Access to I/O chips fall in a completely separate class. Some I/O devices can be accessed at full speed and without any alignment, such as GLUE or MMU registers. Most other ones are too slow and some agent on the system would throttle the CPU.
The version of this document doesn’t include a table, or a complete description of the access timing to I/O chips. We’ll either update this document in a future version, or we’ll cover the subject in a separate article.
In resume, the process required to compute the number of clock cycles that a given code sequence would take is as following:
- Count the number of cycles for each instruction according to the PRM.
- Identify the exact location of bus and idle cycles.
- Align all bus cycle accessing RAM or Shifter.
- Add wait states for the slower I/O chips.
Note that a specific code sequence might take a different number of cycles depending on which exact locations (RAM, ROM, or slow I/O chip) are being accessed.
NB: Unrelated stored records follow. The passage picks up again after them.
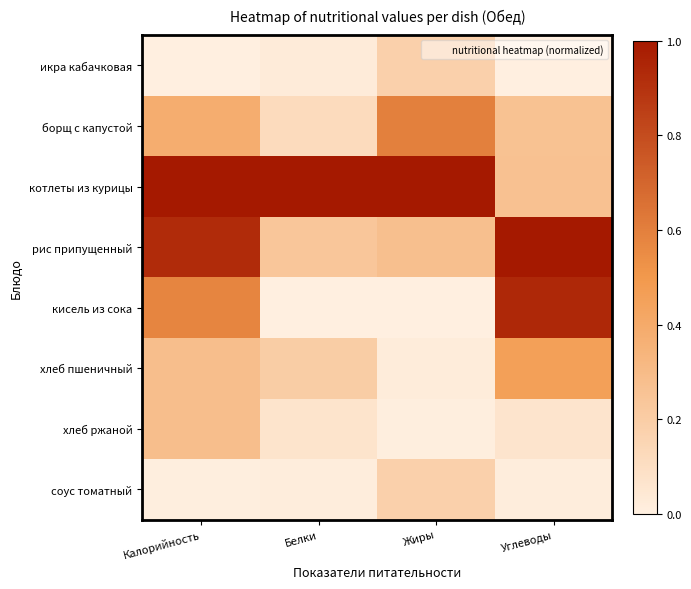

Reading left to right, transcribe all the data shown in this chart.

икра кабачковая: Калорийность=0.0	Белки=0.0	Жиры=0.2	Углеводы=0.0
борщ с капустой: Калорийность=0.4	Белки=0.1	Жиры=0.6	Углеводы=0.3
котлеты из курицы: Калорийность=1.0	Белки=1.0	Жиры=1.0	Углеводы=0.3
рис припущенный: Калорийность=0.9	Белки=0.2	Жиры=0.3	Углеводы=1.0
кисель из сока: Калорийность=0.6	Белки=0.0	Жиры=0.0	Углеводы=0.9
хлеб пшеничный: Калорийность=0.3	Белки=0.2	Жиры=0.0	Углеводы=0.5
хлеб ржаной: Калорийность=0.3	Белки=0.1	Жиры=0.0	Углеводы=0.1
соус томатный: Калорийность=0.0	Белки=0.0	Жиры=0.2	Углеводы=0.0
There doesn’t seem to be a simple, fast way to accurately emulate the cycles. Ideally you should follow all bus cycles, and adjust the clock cycles on each one of them. But I know several emulator authors that are far much better coders than me, and they probably would be able to figure out an efficient implementation. Anyway, an efficient implementation is beyond the scope of this document.
It doesn’t matter for this purpose, how do you start the alignment, if the internal slot is the first or the second one, or the absolute number of cycles since power-up or reset. The important procedure is that once you define an aligned bus cycle, then all the others must have the same alignment.